--- Task details ---
Set down the entries again word for word, without any of the images.

--- Stored entries ---
□ □ □ □
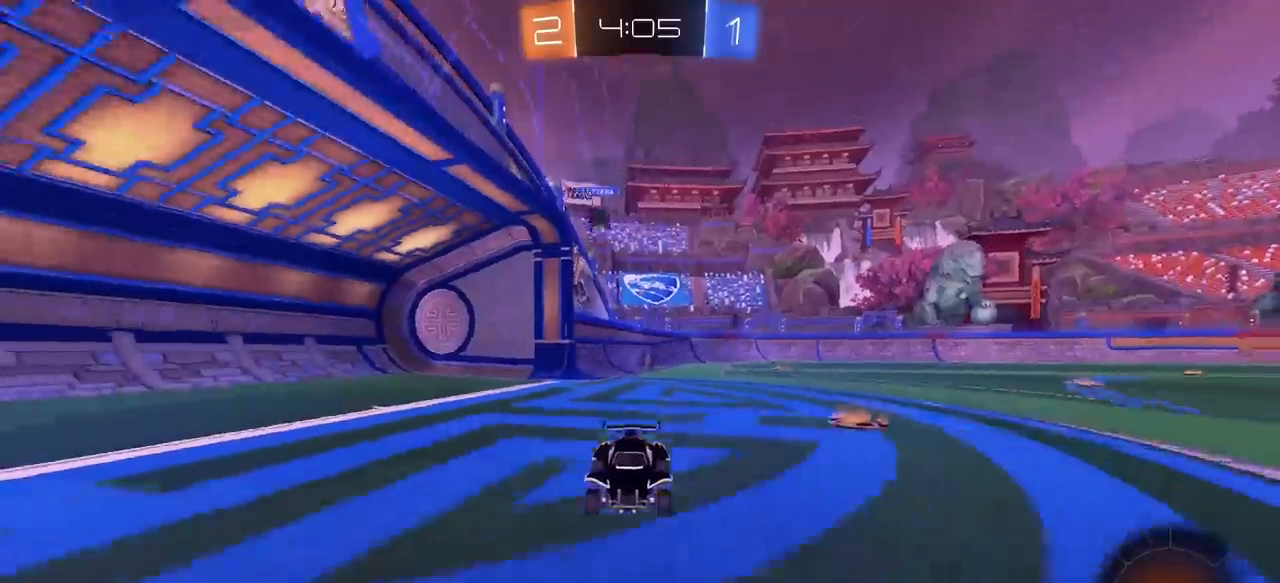
{"keys": ["w"], "mouse": ["left"], "mouse_move": "still", "events": [[33, "mouse_wheel", "up"], [317, "d", "down"], [367, "mouse_left", "down"], [417, "d", "up"]]}
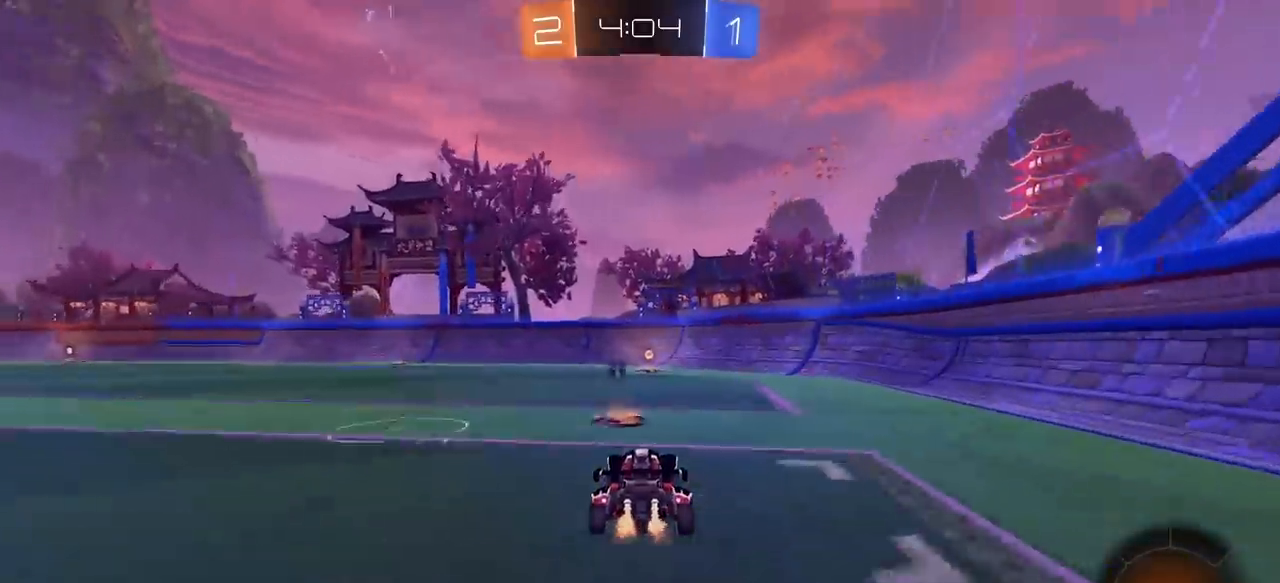
{"keys": ["a", "w"], "mouse": [], "mouse_move": "still", "events": [[200, "mouse_left", "up"], [383, "a", "down"]]}
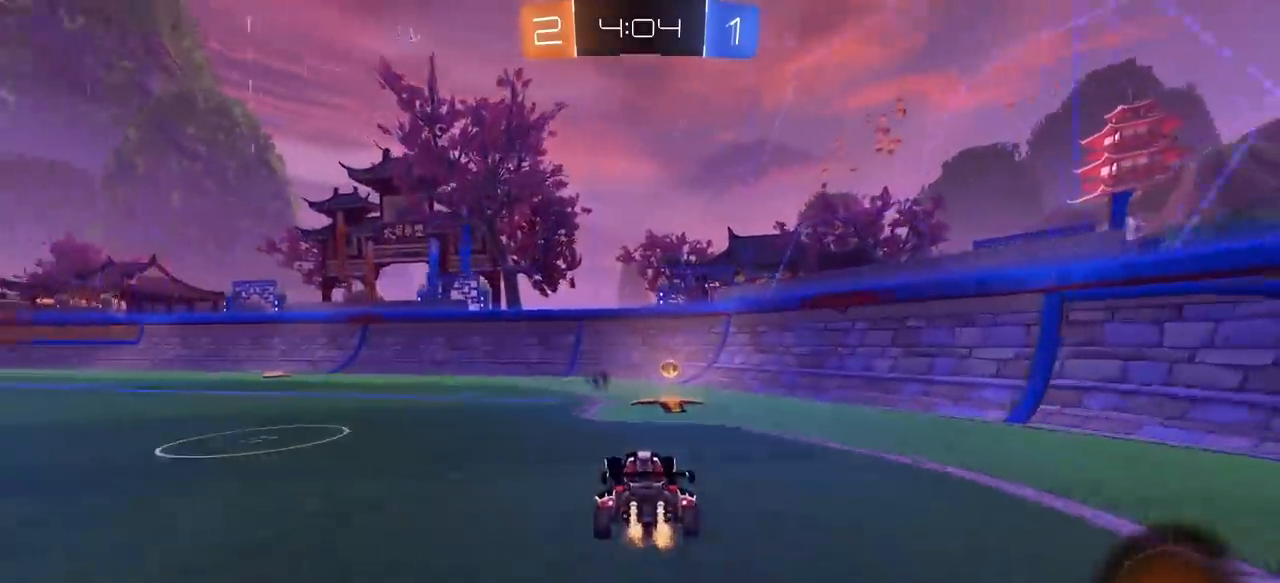
{"keys": ["a", "w"], "mouse": [], "mouse_move": "still", "events": [[67, "mouse_left", "down"], [167, "mouse_left", "up"], [300, "a", "up"], [400, "a", "down"]]}
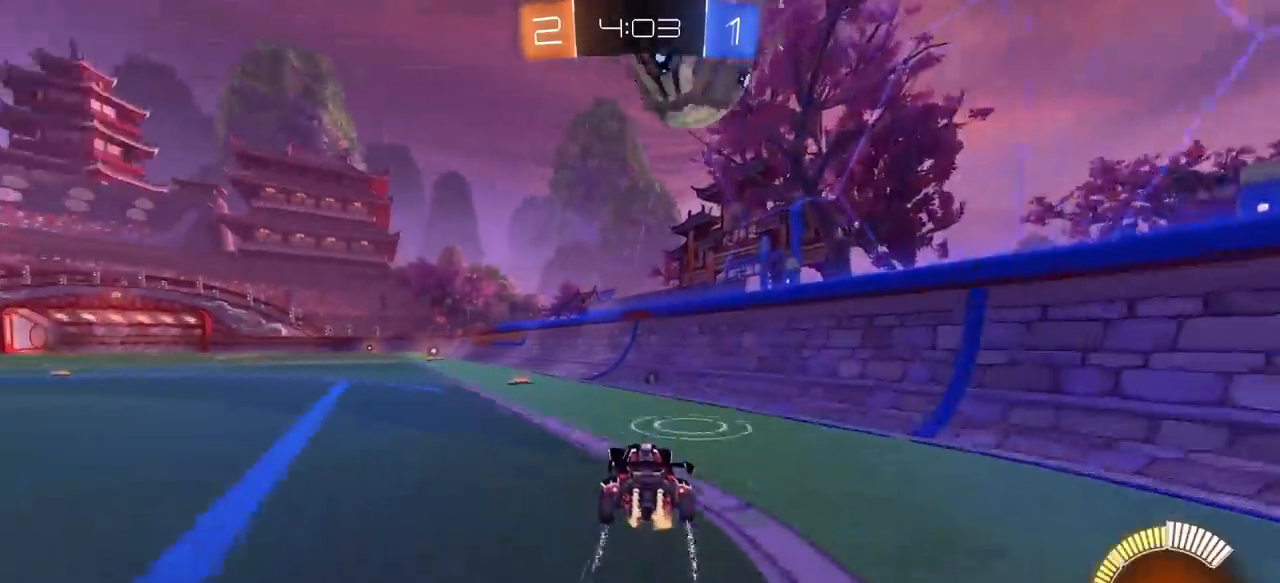
{"keys": ["w"], "mouse": [], "mouse_move": "still", "events": [[183, "space", "down"], [267, "a", "up"], [317, "space", "up"]]}
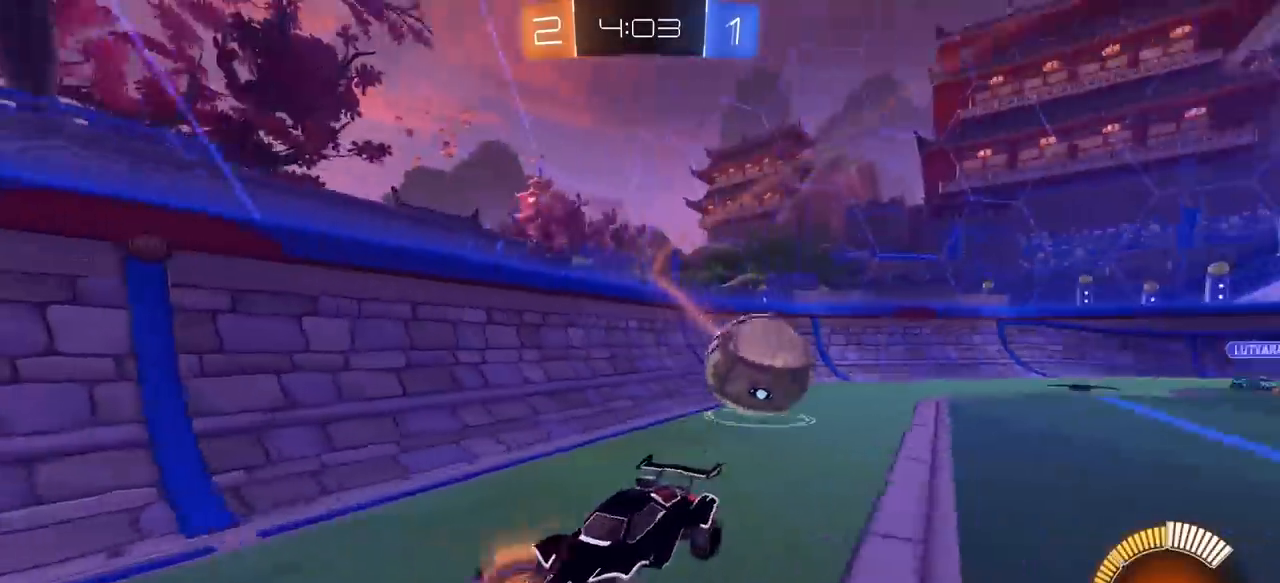
{"keys": ["a", "w"], "mouse": [], "mouse_move": "still", "events": [[250, "d", "down"], [383, "d", "up"], [483, "a", "down"]]}
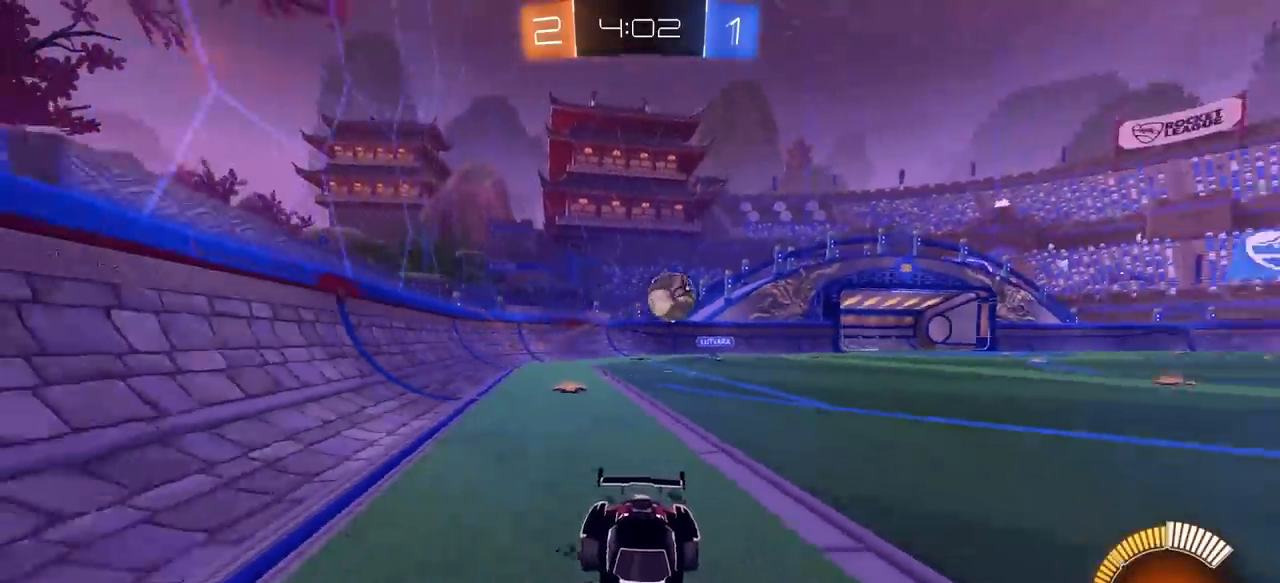
{"keys": ["a", "w"], "mouse": ["left"], "mouse_move": "still", "events": [[67, "a", "up"], [300, "a", "down"], [350, "mouse_left", "down"]]}
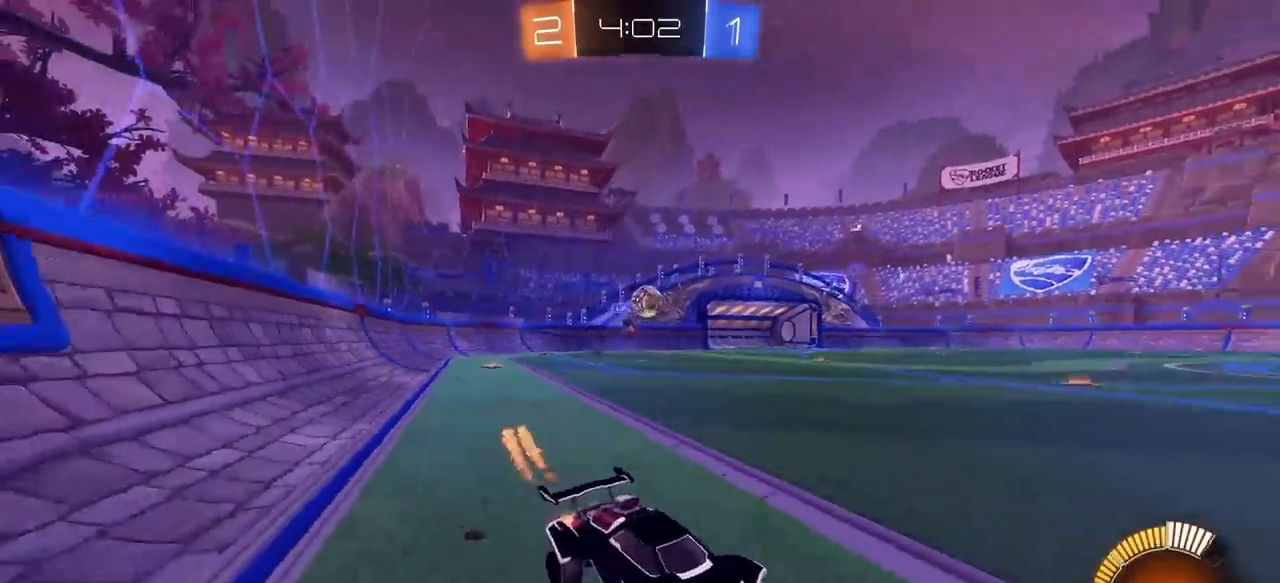
{"keys": ["d", "w"], "mouse": [], "mouse_move": "still", "events": [[283, "a", "up"], [317, "mouse_left", "up"], [417, "d", "down"]]}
□ □ □ □
--- Exercise result ---
{"keys": ["w"], "mouse": ["left"], "mouse_move": "still", "events": [[33, "mouse_wheel", "up"], [317, "d", "down"], [367, "mouse_left", "down"], [417, "d", "up"]]}
{"keys": ["a", "w"], "mouse": [], "mouse_move": "still", "events": [[200, "mouse_left", "up"], [383, "a", "down"]]}
{"keys": ["a", "w"], "mouse": [], "mouse_move": "still", "events": [[67, "mouse_left", "down"], [167, "mouse_left", "up"], [300, "a", "up"], [400, "a", "down"]]}
{"keys": ["w"], "mouse": [], "mouse_move": "still", "events": [[183, "space", "down"], [267, "a", "up"], [317, "space", "up"]]}
{"keys": ["a", "w"], "mouse": [], "mouse_move": "still", "events": [[250, "d", "down"], [383, "d", "up"], [483, "a", "down"]]}
{"keys": ["a", "w"], "mouse": ["left"], "mouse_move": "still", "events": [[67, "a", "up"], [300, "a", "down"], [350, "mouse_left", "down"]]}
{"keys": ["d", "w"], "mouse": [], "mouse_move": "still", "events": [[283, "a", "up"], [317, "mouse_left", "up"], [417, "d", "down"]]}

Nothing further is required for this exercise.